Falta sólo una semana y aún hay confusión acerca del plebiscito del 17 de diciembre. Todavía se escuchan afirmaciones como: estoy en contra de Boric y el Gobierno, así es que voto En Contra; o, nunca estuve de acuerdo en cambiar la Constitución, prefiero quedarme con la del General Pinochet. Los dos ejemplos que doy (hay más) los he escuchado esta semana y son un reflejo del cansancio y hastío que hay entre los chilenos por el proceso constitucional, al punto que ha logrado nublar el entendimiento de algunos y hacer que otros no se informen bien.
Como resultará evidente para quien lo piense serenamente, quien tiene una posición muy contraria al Gobierno de Boric, sus políticas y sus ideas, terminará favoreciéndolo si es que vota En Contra y esa opción gana el plebiscito.
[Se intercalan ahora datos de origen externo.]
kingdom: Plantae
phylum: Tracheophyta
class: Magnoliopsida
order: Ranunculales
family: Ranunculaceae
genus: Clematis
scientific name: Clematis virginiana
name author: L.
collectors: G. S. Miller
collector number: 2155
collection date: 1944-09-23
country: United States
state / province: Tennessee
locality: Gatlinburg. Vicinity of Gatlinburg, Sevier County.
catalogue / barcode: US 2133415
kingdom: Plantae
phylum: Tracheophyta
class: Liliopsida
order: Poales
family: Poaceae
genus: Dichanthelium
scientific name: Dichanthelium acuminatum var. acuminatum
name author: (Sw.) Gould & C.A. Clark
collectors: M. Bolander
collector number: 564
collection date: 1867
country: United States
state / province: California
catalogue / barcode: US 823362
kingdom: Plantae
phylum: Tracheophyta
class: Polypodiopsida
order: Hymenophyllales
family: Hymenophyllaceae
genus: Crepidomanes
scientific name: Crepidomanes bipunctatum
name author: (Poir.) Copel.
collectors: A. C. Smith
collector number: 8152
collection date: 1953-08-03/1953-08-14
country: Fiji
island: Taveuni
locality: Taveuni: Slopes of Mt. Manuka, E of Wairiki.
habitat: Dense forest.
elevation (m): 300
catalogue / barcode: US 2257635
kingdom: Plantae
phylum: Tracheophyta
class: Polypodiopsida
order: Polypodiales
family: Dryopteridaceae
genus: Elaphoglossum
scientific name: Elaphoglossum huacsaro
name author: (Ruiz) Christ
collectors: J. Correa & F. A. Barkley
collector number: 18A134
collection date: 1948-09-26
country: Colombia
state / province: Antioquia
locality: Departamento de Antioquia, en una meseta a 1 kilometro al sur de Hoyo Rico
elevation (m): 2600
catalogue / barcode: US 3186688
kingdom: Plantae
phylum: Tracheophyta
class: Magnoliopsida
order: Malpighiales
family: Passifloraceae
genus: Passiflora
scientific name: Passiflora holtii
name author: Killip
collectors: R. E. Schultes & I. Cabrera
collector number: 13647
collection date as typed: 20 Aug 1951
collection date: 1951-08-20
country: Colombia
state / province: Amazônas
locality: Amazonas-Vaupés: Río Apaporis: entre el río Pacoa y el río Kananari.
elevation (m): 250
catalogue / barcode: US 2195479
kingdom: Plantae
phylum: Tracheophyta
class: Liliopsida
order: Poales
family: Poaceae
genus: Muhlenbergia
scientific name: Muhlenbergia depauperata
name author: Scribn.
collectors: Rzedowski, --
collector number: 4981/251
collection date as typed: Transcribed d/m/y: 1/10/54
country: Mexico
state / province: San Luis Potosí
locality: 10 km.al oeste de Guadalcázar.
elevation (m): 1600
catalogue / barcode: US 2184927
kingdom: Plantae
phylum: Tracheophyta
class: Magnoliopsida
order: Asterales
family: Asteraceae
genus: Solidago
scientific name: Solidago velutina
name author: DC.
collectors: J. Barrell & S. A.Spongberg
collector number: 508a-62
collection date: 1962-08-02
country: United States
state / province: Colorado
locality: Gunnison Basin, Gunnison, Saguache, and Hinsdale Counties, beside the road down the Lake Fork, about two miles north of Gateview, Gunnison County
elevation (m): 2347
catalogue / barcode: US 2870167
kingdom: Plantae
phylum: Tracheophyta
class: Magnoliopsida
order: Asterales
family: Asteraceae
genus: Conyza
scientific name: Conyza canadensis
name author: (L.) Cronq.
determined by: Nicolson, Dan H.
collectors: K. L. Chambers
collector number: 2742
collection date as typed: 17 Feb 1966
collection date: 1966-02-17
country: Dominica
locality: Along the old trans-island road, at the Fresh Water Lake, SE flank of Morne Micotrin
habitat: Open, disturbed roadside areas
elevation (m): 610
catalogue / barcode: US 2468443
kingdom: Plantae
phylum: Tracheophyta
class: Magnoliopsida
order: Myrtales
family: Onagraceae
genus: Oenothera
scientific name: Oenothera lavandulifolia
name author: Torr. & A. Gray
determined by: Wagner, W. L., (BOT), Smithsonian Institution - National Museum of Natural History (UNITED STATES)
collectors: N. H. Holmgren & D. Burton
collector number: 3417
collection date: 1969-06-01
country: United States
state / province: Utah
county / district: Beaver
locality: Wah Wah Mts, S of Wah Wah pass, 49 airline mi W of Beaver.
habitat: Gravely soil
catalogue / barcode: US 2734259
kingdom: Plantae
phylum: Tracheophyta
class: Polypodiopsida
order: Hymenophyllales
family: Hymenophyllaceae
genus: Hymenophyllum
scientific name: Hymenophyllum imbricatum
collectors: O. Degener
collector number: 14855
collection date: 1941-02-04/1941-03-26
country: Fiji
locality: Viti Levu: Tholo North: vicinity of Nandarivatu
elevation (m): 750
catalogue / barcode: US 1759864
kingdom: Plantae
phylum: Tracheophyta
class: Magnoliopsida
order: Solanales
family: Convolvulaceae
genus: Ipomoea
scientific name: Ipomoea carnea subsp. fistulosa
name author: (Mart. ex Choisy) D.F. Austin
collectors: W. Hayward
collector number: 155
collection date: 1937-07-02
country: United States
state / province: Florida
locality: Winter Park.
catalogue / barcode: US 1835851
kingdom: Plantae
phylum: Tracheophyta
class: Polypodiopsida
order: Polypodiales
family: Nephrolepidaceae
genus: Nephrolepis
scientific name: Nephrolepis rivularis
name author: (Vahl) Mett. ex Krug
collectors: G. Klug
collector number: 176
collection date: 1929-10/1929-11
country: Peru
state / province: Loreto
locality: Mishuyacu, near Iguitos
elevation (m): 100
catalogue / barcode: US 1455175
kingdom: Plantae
Primero, por una cuestión política básica: si procede así estará salvando a Boric y su gobierno de una gran y tercera derrota consecutiva: 1) Rechazo el 7 de septiembre, 2) derrota en elección de consejeros el 7 de mayo y 3) triunfo del A Favor por una Constitución redactada por una mayoría de derecha y votada en contra por toda la izquierda. Algunos dicen que no es una constitución de derecha, que es “onunista”, que es socialista. Cuarenta años en las políticas públicas me llevan a pensar que están confundidos, porque de buena fe no es posible para quien defiende una sociedad libre concluir eso. Es cierto que no es la constitución ideal, pero no es tampoco ninguna de esas cosas; si así fuera, comunistas y socialistas la votarían a favor. Si gana En Contra se anula parte del efecto del Rechazo: aunque sea un triunfo más estrecho, Boric jugará al empate y dirá que aquí no ha pasado nada. Insistirá con sus dañinas reformas. Si pierde, en cambio, no tendrá respaldo político para continuar su proyecto socialista.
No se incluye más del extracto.